The overpass under and next to which the rail workers should have parked is toward the top left. First you see the former Ford Plan, now owned by the Massachusetts Institute of Technology. Then you see the overpass, which sticks out as an extended brick triangle. The grey strip under the overpass is the on ramp from the BU Bridge to Memorial Drive. The grass between the on ramp and the overpass extends to the left and goes under the overpass, plenty of room to park.
When the DCR and Cambridge walled off the Magazine Beach playing fields to starve the Charles River White Geese, that placed them as wards of responsible members of the public who, as the Charles River Urban Wilds Initiative, have fed them to replace the food they have had taken from them at Magazine Beach.
It came to the attention of the DCR that the Charles River White Geese had the nerve still to eat. They would walk, very carefully, across the on ramp to grass under the overpass. They would gather on the sidewalk next to the ramp and wait for an opening in traffic. The trouble was that, after being highly responsible jaywalkers, once they started crossing, they behaved liked geese. Many of them dawdled. The commuters, like normal decent humans, loved them.
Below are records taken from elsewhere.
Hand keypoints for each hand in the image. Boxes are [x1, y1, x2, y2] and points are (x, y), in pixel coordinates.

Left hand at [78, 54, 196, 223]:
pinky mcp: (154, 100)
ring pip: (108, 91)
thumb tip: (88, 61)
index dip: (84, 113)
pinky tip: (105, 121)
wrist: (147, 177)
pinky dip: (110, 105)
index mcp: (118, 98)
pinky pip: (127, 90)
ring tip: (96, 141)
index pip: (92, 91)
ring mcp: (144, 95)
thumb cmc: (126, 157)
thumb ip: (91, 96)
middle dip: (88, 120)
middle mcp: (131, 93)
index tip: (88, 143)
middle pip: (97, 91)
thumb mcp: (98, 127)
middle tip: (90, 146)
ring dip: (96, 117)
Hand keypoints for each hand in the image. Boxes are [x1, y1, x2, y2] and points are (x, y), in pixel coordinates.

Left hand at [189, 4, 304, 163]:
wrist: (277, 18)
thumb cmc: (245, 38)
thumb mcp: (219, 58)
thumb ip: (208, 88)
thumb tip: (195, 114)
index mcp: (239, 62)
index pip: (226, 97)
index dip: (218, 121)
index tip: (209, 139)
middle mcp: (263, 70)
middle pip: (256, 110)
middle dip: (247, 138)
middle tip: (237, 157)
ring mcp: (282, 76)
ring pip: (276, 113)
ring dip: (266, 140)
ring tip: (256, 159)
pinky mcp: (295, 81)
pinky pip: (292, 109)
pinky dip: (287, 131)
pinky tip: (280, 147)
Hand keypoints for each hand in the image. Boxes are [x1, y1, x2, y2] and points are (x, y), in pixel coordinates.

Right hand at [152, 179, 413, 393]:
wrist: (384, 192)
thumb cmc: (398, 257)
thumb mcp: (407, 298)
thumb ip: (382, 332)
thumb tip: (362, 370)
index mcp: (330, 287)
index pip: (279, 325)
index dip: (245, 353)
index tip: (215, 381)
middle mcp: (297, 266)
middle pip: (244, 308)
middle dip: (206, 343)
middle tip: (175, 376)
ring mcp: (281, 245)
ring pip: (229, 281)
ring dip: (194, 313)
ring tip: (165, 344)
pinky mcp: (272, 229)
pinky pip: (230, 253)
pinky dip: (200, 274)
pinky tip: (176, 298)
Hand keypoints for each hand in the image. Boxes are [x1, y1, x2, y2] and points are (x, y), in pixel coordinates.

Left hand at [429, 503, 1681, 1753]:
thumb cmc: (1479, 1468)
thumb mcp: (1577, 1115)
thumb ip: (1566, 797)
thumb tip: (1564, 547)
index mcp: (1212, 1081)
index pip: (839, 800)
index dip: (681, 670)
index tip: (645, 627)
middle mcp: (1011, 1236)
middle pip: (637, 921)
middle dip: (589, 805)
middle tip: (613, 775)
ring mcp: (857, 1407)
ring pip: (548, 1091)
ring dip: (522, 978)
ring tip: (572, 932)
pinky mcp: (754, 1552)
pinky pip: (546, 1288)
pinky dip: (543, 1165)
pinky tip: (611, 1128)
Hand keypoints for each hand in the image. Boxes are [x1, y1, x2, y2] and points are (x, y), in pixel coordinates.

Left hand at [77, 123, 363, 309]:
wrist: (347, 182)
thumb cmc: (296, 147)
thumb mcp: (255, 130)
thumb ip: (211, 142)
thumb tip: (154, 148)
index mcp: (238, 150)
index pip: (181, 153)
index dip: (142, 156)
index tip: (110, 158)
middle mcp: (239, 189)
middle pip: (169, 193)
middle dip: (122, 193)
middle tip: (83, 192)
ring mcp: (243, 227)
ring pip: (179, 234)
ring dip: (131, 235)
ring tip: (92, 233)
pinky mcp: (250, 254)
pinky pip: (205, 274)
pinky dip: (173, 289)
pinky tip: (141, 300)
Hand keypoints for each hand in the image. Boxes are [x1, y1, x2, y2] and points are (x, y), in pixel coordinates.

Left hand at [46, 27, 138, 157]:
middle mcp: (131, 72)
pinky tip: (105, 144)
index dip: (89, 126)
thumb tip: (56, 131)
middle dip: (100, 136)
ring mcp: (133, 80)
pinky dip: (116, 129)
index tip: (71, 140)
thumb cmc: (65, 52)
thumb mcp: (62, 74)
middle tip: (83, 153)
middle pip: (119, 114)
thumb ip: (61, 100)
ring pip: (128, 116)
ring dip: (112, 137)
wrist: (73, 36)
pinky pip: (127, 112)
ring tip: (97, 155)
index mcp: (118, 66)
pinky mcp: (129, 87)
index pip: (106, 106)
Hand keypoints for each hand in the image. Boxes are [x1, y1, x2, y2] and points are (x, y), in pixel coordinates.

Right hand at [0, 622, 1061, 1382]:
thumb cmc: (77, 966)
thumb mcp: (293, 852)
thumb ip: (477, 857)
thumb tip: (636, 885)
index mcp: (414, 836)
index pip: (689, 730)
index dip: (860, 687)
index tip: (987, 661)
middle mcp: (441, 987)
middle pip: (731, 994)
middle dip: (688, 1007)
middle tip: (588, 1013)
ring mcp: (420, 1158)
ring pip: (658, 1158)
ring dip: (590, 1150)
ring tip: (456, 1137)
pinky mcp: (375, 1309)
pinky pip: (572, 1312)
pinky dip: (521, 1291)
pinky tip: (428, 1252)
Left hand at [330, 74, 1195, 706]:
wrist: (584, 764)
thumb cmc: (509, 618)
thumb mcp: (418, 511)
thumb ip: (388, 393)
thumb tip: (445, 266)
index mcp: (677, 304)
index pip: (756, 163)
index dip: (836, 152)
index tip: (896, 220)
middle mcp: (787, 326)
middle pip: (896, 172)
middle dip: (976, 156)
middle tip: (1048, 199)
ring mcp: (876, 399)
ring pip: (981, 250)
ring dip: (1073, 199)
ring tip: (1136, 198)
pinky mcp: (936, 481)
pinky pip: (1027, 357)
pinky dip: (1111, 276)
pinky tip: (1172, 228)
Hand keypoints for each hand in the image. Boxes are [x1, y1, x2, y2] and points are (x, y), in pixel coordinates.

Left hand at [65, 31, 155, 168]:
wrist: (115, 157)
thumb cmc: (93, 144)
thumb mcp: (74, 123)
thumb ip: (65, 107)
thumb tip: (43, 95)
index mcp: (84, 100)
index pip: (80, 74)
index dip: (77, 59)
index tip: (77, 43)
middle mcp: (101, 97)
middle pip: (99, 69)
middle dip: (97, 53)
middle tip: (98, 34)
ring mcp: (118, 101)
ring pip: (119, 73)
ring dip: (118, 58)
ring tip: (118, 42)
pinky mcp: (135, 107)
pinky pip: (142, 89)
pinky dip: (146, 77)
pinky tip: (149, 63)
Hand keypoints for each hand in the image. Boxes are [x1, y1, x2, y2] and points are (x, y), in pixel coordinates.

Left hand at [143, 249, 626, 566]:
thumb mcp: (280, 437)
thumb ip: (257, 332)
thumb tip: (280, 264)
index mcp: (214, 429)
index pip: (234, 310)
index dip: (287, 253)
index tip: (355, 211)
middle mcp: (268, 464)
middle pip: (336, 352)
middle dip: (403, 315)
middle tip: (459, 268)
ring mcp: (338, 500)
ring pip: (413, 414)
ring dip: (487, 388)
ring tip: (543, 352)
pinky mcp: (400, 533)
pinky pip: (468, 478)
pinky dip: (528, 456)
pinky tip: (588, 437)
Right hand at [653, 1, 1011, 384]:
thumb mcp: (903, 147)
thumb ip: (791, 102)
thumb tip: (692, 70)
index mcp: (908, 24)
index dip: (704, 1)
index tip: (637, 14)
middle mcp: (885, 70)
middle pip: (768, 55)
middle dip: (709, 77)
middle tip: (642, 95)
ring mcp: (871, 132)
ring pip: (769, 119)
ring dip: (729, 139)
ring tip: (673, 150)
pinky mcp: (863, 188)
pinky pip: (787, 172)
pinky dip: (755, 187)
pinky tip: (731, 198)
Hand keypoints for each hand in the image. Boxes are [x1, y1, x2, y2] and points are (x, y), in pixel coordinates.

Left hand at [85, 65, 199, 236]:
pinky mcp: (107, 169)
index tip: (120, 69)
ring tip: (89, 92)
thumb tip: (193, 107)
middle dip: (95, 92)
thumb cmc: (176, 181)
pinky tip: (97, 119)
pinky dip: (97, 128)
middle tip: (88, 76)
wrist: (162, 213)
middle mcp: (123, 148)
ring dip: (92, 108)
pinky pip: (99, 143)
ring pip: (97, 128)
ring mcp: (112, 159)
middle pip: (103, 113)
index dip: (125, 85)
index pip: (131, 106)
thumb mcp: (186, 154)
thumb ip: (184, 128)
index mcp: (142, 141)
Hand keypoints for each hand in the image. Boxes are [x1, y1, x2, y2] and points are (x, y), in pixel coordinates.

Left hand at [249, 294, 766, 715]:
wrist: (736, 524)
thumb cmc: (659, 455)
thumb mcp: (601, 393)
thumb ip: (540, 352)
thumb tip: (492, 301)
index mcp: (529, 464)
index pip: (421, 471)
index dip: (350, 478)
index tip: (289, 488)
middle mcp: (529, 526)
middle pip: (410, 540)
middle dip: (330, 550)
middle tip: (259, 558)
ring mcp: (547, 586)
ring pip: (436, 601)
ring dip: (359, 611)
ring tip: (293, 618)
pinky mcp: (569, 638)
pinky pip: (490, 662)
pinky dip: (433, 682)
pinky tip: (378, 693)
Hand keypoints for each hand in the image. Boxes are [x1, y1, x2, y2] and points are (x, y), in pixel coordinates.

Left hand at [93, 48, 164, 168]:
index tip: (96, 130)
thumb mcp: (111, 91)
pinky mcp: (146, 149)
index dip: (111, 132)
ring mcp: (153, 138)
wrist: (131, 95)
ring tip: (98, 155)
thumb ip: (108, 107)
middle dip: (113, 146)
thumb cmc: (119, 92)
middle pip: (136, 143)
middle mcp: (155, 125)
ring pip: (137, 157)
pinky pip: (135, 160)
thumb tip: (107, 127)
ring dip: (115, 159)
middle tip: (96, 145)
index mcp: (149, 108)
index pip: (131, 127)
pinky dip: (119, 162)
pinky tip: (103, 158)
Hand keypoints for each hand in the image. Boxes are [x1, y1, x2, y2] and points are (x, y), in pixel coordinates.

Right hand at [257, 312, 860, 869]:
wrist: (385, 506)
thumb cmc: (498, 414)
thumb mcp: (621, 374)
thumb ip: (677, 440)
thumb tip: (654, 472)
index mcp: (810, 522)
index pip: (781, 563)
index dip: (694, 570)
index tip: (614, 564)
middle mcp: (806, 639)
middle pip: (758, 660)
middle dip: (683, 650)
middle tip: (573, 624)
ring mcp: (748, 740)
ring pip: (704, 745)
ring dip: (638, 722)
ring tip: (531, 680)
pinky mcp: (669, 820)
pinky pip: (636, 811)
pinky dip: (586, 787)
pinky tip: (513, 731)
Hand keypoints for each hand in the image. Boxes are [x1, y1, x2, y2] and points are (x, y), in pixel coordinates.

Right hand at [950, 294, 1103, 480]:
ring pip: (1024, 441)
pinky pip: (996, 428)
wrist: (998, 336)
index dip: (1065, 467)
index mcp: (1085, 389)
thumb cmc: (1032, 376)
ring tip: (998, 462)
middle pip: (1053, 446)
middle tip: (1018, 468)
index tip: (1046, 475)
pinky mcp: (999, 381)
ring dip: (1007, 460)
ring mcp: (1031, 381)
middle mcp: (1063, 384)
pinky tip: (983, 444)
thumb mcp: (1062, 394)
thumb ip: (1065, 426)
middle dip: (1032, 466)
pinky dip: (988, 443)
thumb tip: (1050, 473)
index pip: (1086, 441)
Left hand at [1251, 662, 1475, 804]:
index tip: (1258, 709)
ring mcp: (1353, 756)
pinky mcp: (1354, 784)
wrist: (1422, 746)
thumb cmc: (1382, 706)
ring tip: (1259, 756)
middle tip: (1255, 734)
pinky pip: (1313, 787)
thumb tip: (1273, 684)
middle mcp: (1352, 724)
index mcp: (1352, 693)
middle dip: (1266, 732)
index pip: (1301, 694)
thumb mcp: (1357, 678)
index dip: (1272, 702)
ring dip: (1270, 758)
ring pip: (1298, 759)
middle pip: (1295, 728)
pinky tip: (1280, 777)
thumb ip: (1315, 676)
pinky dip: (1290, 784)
They happily waited while the geese got around to crossing the on ramp.
The DCR does not want the Charles River White Geese feeding. They, not the commuters, objected to the Charles River White Geese crossing the on ramp. So the DCR blocked off the entrance illegally created by BU to the left of the picture. And the DCR put the lie to the claims that this is a public park because the public is forced to use a staircase beyond the bare land which used to be a heavily vegetated hillside.
The hillside was destroyed as part of the BU Bridge project by the DCR plans. There was no attempt to recreate the grasses and native vegetation which were destroyed. Fancy introduced stuff which would turn into a thick impenetrable wall was planted. Most of the introduced “improvements” died.
There were a good number of Charles River White Geese in the introduced vegetation at the foot of the hillside which has not died.
All the crushed stone is other DCR “improvements”. There are two highways from the now blocked entrance toward either end of the undestroyed area under the railroad tracks.
The big mess near the camera was intended as a parking area for workers, and there is a work area / door under the BU Bridge.
The triangular piece of dirt was created by the DCR’s BU Bridge renovation plans, totally unnecessary destruction. The bushes to the left in that triangle were planted throughout the triangle. Their death is a mixed blessing because they, like the hillside bushes, were designed to be impenetrable. Green ground coloration is moss.
The vegetation at the bottom left carries to the now block entrance which was illegally created by Boston University.
To the right of the camera is an apparently deliberate bare nearly 100 foot worker access strip against the BU Bridge. More of the introduced vegetation follows it, and is paralleled by native, thicker vegetation.
You can see a subgroup of the Charles River White Geese in the brown dirt triangle. There were other, smaller numbers elsewhere in the Destroyed Nesting Area, on the rail area, and in the Charles River.
The orange figure to the left of the Charles River is in the Wild Area, which is doomed to be totally destroyed except for one tree according my understand of lying plans of the DCR.
I have a comparable photo from today of the Charles River and that portion of the Destroyed Nesting Area. I have talked too long for this report.